There is a lengthy independent review of that superb 1962 performance - featuring the dancers who had premiered the Ashton version - here http://www.musicweb-international.com/classrev/2013/Jan13/Herold_La_fille_ICAD5088.htm


----------



## jegreenwood

Unfortunately, I have never seen it live. I would like to.

As for the music, I posted on this in another thread. An album of excerpts conducted by Lanchbery was included in the Decca Analogue box. Recently, I gave it a second listen - I suspect my first listen was as background music. This is simply one of the best sounding recordings in history. The vinyl version is included in The Absolute Sound's Super Disc list.


----------



## Pugg

jegreenwood said:


> Unfortunately, I have never seen it live. I would like to.
> 
> As for the music, I posted on this in another thread. An album of excerpts conducted by Lanchbery was included in the Decca Analogue box. Recently, I gave it a second listen - I suspect my first listen was as background music. This is simply one of the best sounding recordings in history. The vinyl version is included in The Absolute Sound's Super Disc list.
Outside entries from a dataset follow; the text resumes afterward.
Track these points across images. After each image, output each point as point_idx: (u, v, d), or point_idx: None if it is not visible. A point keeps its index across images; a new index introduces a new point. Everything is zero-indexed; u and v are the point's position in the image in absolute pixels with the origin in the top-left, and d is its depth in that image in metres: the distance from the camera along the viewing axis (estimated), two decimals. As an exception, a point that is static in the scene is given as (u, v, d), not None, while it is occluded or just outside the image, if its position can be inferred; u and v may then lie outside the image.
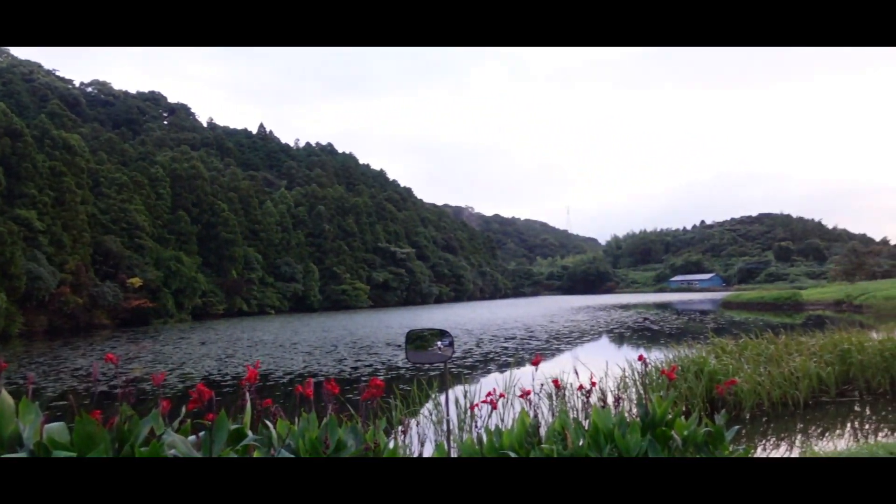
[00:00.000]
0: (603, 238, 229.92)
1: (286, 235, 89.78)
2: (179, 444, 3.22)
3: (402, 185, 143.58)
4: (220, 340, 33.90)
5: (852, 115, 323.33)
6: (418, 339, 4.37)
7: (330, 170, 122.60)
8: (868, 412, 11.72)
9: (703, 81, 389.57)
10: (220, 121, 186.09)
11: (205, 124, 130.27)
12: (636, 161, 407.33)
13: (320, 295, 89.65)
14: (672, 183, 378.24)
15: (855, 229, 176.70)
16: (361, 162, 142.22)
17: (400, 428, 6.16)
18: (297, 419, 4.08)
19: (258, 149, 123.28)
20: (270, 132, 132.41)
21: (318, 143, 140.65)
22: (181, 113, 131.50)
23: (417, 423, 8.74)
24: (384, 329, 39.18)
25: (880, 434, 10.04)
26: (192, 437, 3.46)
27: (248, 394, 3.93)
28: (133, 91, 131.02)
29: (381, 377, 17.55)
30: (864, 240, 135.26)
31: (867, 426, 10.82)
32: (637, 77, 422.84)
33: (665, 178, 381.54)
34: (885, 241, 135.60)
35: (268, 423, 3.93)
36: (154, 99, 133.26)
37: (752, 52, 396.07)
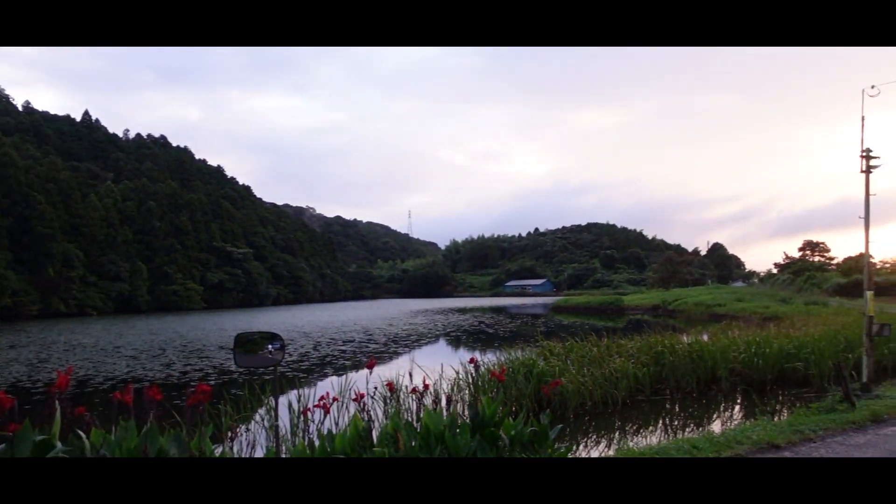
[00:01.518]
0: (443, 243, 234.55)
1: (112, 232, 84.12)
2: (-28, 458, 2.93)
3: (240, 182, 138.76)
4: (33, 344, 31.23)
5: (673, 134, 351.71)
6: (248, 343, 4.25)
7: (162, 164, 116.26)
8: (677, 409, 12.75)
9: (544, 92, 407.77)
10: (39, 105, 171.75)
11: (20, 108, 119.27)
12: (477, 168, 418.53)
13: (149, 296, 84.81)
14: (511, 191, 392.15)
15: (671, 240, 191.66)
16: (197, 157, 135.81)
17: (229, 434, 5.95)
18: (114, 428, 3.85)
19: (82, 138, 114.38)
20: (97, 120, 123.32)
21: (149, 135, 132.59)
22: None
23: (248, 429, 8.50)
24: (217, 332, 37.79)
25: (687, 429, 10.97)
26: (-11, 450, 3.16)
27: (57, 401, 3.65)
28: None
29: (212, 382, 16.93)
30: (679, 250, 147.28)
31: (676, 422, 11.78)
32: (481, 83, 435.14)
33: (504, 186, 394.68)
34: (696, 252, 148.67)
35: (80, 432, 3.66)
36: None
37: (591, 68, 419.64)
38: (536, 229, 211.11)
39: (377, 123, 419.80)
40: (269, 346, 4.28)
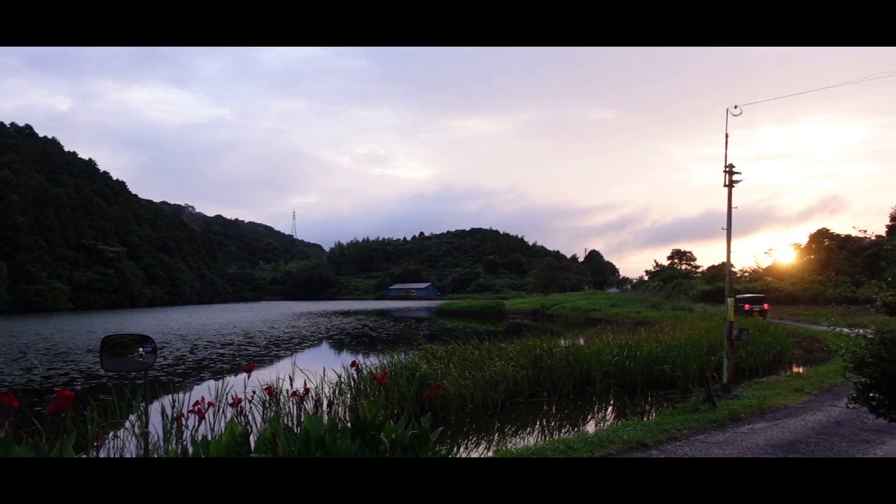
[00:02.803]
0: (328, 245, 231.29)
1: (-33, 226, 78.07)
2: None
3: (114, 177, 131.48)
4: None
5: (554, 144, 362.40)
6: (116, 346, 4.05)
7: (27, 155, 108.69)
8: (554, 411, 13.15)
9: (430, 97, 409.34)
10: None
11: None
12: (363, 171, 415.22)
13: (9, 296, 79.13)
14: (397, 195, 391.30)
15: (551, 246, 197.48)
16: (67, 149, 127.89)
17: (95, 442, 5.64)
18: (-37, 438, 3.57)
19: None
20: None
21: (13, 124, 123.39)
22: None
23: (116, 436, 8.11)
24: (85, 334, 35.76)
25: (563, 430, 11.33)
26: None
27: None
28: None
29: (78, 387, 16.01)
30: (558, 256, 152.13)
31: (553, 423, 12.15)
32: (368, 85, 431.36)
33: (390, 190, 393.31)
34: (574, 259, 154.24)
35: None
36: None
37: (474, 75, 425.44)
38: (421, 233, 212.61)
39: (260, 122, 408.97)
40: (140, 350, 4.09)
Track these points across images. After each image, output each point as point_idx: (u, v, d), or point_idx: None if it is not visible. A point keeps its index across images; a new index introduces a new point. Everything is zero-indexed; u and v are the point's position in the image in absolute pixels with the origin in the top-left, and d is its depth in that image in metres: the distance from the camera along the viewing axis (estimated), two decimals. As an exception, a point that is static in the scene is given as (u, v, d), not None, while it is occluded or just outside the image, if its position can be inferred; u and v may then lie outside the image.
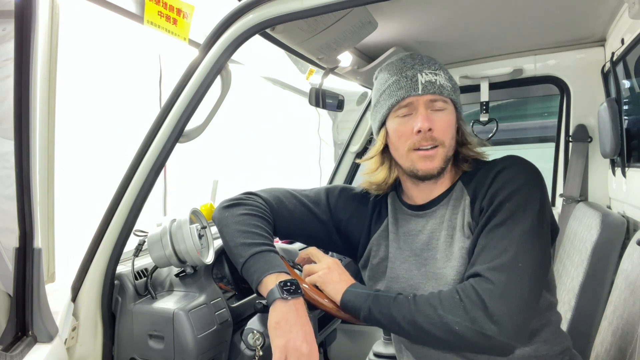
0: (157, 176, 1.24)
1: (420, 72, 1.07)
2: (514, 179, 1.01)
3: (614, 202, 1.90)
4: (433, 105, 1.06)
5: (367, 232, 1.23)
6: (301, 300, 1.01)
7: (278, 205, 1.23)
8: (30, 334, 0.95)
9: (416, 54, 1.12)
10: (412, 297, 1.01)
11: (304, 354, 0.95)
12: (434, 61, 1.11)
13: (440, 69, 1.09)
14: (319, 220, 1.25)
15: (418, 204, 1.15)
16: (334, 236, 1.26)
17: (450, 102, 1.08)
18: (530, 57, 2.04)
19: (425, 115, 1.05)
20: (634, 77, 1.71)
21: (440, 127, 1.05)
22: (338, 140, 4.47)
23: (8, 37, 0.87)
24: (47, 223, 1.15)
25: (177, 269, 1.38)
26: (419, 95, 1.05)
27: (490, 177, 1.04)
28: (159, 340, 1.23)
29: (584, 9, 1.56)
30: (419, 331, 0.97)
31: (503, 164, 1.06)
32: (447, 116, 1.07)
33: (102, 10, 1.47)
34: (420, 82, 1.06)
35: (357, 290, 1.07)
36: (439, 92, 1.06)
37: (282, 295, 0.98)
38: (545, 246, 0.99)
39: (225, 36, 1.19)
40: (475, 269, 0.97)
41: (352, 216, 1.25)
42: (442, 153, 1.06)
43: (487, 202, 1.02)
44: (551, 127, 2.32)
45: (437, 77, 1.07)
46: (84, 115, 1.94)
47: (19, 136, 0.87)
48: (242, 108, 3.08)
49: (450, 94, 1.08)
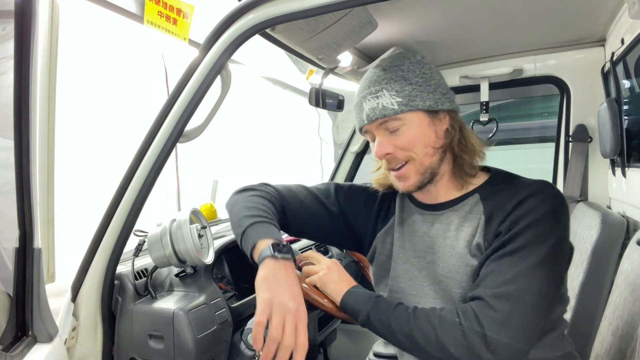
0: (157, 176, 1.24)
1: (364, 99, 1.06)
2: (538, 209, 0.96)
3: (614, 202, 1.90)
4: (385, 128, 1.04)
5: (373, 228, 1.23)
6: (292, 263, 0.98)
7: (289, 195, 1.24)
8: (30, 334, 0.95)
9: (371, 73, 1.08)
10: (412, 310, 0.99)
11: (290, 309, 0.90)
12: (378, 81, 1.05)
13: (383, 88, 1.03)
14: (328, 212, 1.25)
15: (426, 203, 1.14)
16: (342, 229, 1.26)
17: (409, 112, 1.03)
18: (530, 57, 2.04)
19: (379, 142, 1.05)
20: (634, 77, 1.71)
21: (401, 145, 1.03)
22: (338, 140, 4.47)
23: (8, 37, 0.87)
24: (47, 223, 1.15)
25: (177, 269, 1.38)
26: (369, 124, 1.06)
27: (513, 202, 0.99)
28: (159, 340, 1.23)
29: (584, 9, 1.56)
30: (414, 345, 0.96)
31: (530, 190, 1.00)
32: (407, 131, 1.03)
33: (104, 11, 1.47)
34: (365, 112, 1.05)
35: (358, 293, 1.06)
36: (382, 116, 1.03)
37: (272, 254, 0.96)
38: (557, 280, 0.96)
39: (225, 36, 1.19)
40: (480, 292, 0.94)
41: (359, 211, 1.25)
42: (413, 168, 1.05)
43: (505, 227, 0.97)
44: (551, 127, 2.32)
45: (380, 99, 1.03)
46: (85, 115, 1.94)
47: (19, 136, 0.87)
48: (242, 108, 3.08)
49: (399, 109, 1.02)
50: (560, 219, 0.97)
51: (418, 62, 1.07)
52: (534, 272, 0.92)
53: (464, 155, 1.08)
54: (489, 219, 1.01)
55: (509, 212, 0.98)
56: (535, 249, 0.93)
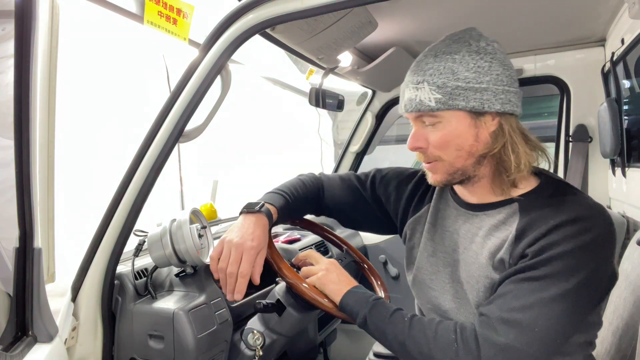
0: (157, 176, 1.24)
1: (406, 87, 1.00)
2: (575, 238, 0.86)
3: (614, 202, 1.90)
4: (423, 121, 0.99)
5: (404, 212, 1.23)
6: (257, 215, 1.11)
7: (329, 182, 1.34)
8: (30, 334, 0.95)
9: (422, 57, 1.01)
10: (409, 319, 0.97)
11: (236, 243, 1.05)
12: (422, 71, 0.97)
13: (424, 80, 0.95)
14: (363, 200, 1.29)
15: (464, 200, 1.08)
16: (378, 214, 1.29)
17: (449, 110, 0.95)
18: (530, 57, 2.04)
19: (414, 133, 1.01)
20: (634, 77, 1.71)
21: (434, 142, 0.98)
22: (338, 140, 4.47)
23: (8, 37, 0.87)
24: (47, 223, 1.15)
25: (177, 268, 1.38)
26: (406, 113, 1.01)
27: (549, 225, 0.88)
28: (159, 340, 1.23)
29: (584, 9, 1.56)
30: (406, 355, 0.95)
31: (573, 214, 0.88)
32: (442, 129, 0.96)
33: (104, 11, 1.47)
34: (404, 100, 1.00)
35: (357, 295, 1.05)
36: (417, 110, 0.97)
37: (242, 210, 1.13)
38: (578, 316, 0.88)
39: (225, 36, 1.19)
40: (488, 310, 0.90)
41: (391, 195, 1.26)
42: (442, 167, 1.00)
43: (534, 251, 0.88)
44: (551, 127, 2.32)
45: (419, 92, 0.96)
46: (86, 115, 1.94)
47: (19, 136, 0.87)
48: (242, 108, 3.08)
49: (437, 107, 0.94)
50: (601, 252, 0.88)
51: (478, 51, 0.95)
52: (550, 305, 0.85)
53: (505, 165, 0.97)
54: (519, 236, 0.92)
55: (542, 236, 0.88)
56: (560, 281, 0.85)
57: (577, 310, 0.87)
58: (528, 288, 0.87)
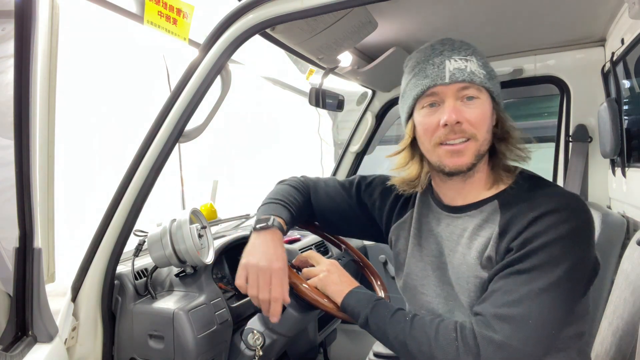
0: (157, 176, 1.25)
1: (448, 59, 0.96)
2: (556, 228, 0.88)
3: (614, 202, 1.90)
4: (463, 95, 0.96)
5: (387, 219, 1.23)
6: (272, 231, 1.08)
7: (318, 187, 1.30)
8: (30, 334, 0.95)
9: (447, 39, 1.01)
10: (410, 318, 0.97)
11: (262, 267, 1.03)
12: (466, 46, 0.99)
13: (474, 54, 0.97)
14: (350, 206, 1.27)
15: (446, 204, 1.09)
16: (364, 221, 1.28)
17: (484, 90, 0.96)
18: (530, 57, 2.04)
19: (453, 106, 0.95)
20: (634, 77, 1.71)
21: (471, 119, 0.95)
22: (338, 140, 4.47)
23: (8, 37, 0.87)
24: (47, 223, 1.15)
25: (177, 269, 1.38)
26: (446, 85, 0.95)
27: (529, 217, 0.91)
28: (159, 340, 1.23)
29: (584, 9, 1.56)
30: (407, 354, 0.95)
31: (552, 205, 0.91)
32: (481, 106, 0.96)
33: (105, 11, 1.47)
34: (448, 70, 0.95)
35: (358, 295, 1.05)
36: (469, 80, 0.94)
37: (254, 227, 1.10)
38: (569, 304, 0.91)
39: (225, 36, 1.19)
40: (483, 309, 0.91)
41: (376, 202, 1.25)
42: (474, 147, 0.96)
43: (518, 244, 0.91)
44: (551, 127, 2.32)
45: (468, 63, 0.95)
46: (87, 116, 1.94)
47: (19, 136, 0.87)
48: (242, 108, 3.08)
49: (483, 81, 0.96)
50: (581, 240, 0.90)
51: None
52: (541, 296, 0.86)
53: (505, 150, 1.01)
54: (502, 232, 0.94)
55: (524, 228, 0.91)
56: (546, 271, 0.87)
57: (567, 298, 0.89)
58: (517, 281, 0.88)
They had the best sound engineers. ( Decca that is) 
Nowadays they share them with DG.


----------



## Reichstag aus LICHT

pcnog11 said:


> Does anyone have an opinion on this ballet?


It holds a place in my affections. Although I couldn't play any instrument, the school orchestra once allowed me to play the wooden block in the "Clog Dance", which was possibly the highlight of my academic career.


----------



## Pugg

Reichstag aus LICHT said:


> It holds a place in my affections. Although I couldn't play any instrument, the school orchestra once allowed me to play the wooden block in the "Clog Dance", which was possibly the highlight of my academic career.


At least you made it to some sort of stage, most here are only blabbing about it.


----------



## Marsilius

Becca said:


> There are many versions but the only really good one is the Frederick Ashton / Royal Ballet version with a score compiled by John Lanchbery...


You're probably correct that the Ashton version is the only "really good" one. Last week, however, I watched the Russian State Ballet of Siberia perform another version at the Hippodrome theatre in Bristol, UK. They danced to Peter Ludwig Hertel's 1864 score, using a mixture of choreography devised at various points over the past 228 years by Jean Dauberval, Alexander Gorsky and Mark Peretokin.

While the Hertel score is admittedly nowhere near as memorable as Lanchbery's revision of Herold's music, the enthusiasm and skilful artistry of the very youthful Siberian company delivered a charming and very enjoyable evening's entertainment to the enthusiastic and full audience.


----------



## CristianRey

The Petipa/Hertel version also survived via Nijinska's staging for Ballet Theater in the 1940's. It is now gone, but Alicia Alonso lifted it to her company in Havana in 1948. It is still performed today in its 1940's BT manner.


----------



## Roger Knox

Here's an archival quality copy of the final 8 min. of National Ballet of Canada's _La fille mal gardée_ with Karen Kain and Frank Agustyn, circa early 1970's.






I never saw the ballet live but I did see the whole of this TV production. In the 1970's ballet had a large following in Canada with such events as the arrival of young dancers like Kain, the involvement of Nureyev in a number of productions, and later the defection of Baryshnikov in Toronto. While dancing and choreogrogaphy have advanced greatly, back then funding for a full-sized orchestra and attractive costumes, sets, and props could be counted on.


----------



## Marsilius

Roger Knox said:


> In the 1970's ballet had a large following in Canada with such events as... the involvement of Nureyev in a number of productions... *ack then funding for a full-sized orchestra and attractive costumes, sets, and props could be counted on.*


*

Not necessarily, it seems. for when Nureyev mounted an extremely lavish production of The sleeping beauty for the National Ballet of Canada in 1972, the company's chairman was forced to mortgage his house so as to bankroll the production (see Julie Kavanagh Rudolf Nureyev: the life [London, 2008], p. 444.]*


----------